• **TASK DIRECTIONS**: Whenever a picture appears, leave it out while repeating all the other data exactly.

Design files in text formats
>>>

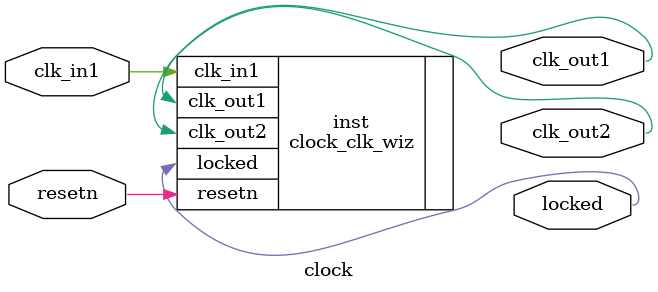
<source format=v>


`timescale 1ps/1ps

(* CORE_GENERATION_INFO = "clock,clk_wiz_v6_0_2_0_0,{component_name=clock,use_phase_alignment=true,use_min_o_jitter=false,use_max_i_jitter=false,use_dyn_phase_shift=false,use_inclk_switchover=false,use_dyn_reconfig=false,enable_axi=0,feedback_source=FDBK_AUTO,PRIMITIVE=MMCM,num_out_clk=2,clkin1_period=20.000,clkin2_period=10.0,use_power_down=false,use_reset=true,use_locked=true,use_inclk_stopped=false,feedback_type=SINGLE,CLOCK_MGR_TYPE=NA,manual_override=false}" *)

module clock 
 (
  // Clock out ports
  output        clk_out1,
  output        clk_out2,
  // Status and control signals
  input         resetn,
  output        locked,
 // Clock in ports
  input         clk_in1
 );

  clock_clk_wiz inst
  (
  // Clock out ports  
  .clk_out1(clk_out1),
  .clk_out2(clk_out2),
  // Status and control signals               
  .resetn(resetn), 
  .locked(locked),
 // Clock in ports
  .clk_in1(clk_in1)
  );

endmodule

</source>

<<<

• **RESPONSE AREA**:
<source format=v>


`timescale 1ps/1ps

(* CORE_GENERATION_INFO = "clock,clk_wiz_v6_0_2_0_0,{component_name=clock,use_phase_alignment=true,use_min_o_jitter=false,use_max_i_jitter=false,use_dyn_phase_shift=false,use_inclk_switchover=false,use_dyn_reconfig=false,enable_axi=0,feedback_source=FDBK_AUTO,PRIMITIVE=MMCM,num_out_clk=2,clkin1_period=20.000,clkin2_period=10.0,use_power_down=false,use_reset=true,use_locked=true,use_inclk_stopped=false,feedback_type=SINGLE,CLOCK_MGR_TYPE=NA,manual_override=false}" *)

module clock 
 (
  // Clock out ports
  output        clk_out1,
  output        clk_out2,
  // Status and control signals
  input         resetn,
  output        locked,
 // Clock in ports
  input         clk_in1
 );

  clock_clk_wiz inst
  (
  // Clock out ports  
  .clk_out1(clk_out1),
  .clk_out2(clk_out2),
  // Status and control signals               
  .resetn(resetn), 
  .locked(locked),
 // Clock in ports
  .clk_in1(clk_in1)
  );

endmodule

</source>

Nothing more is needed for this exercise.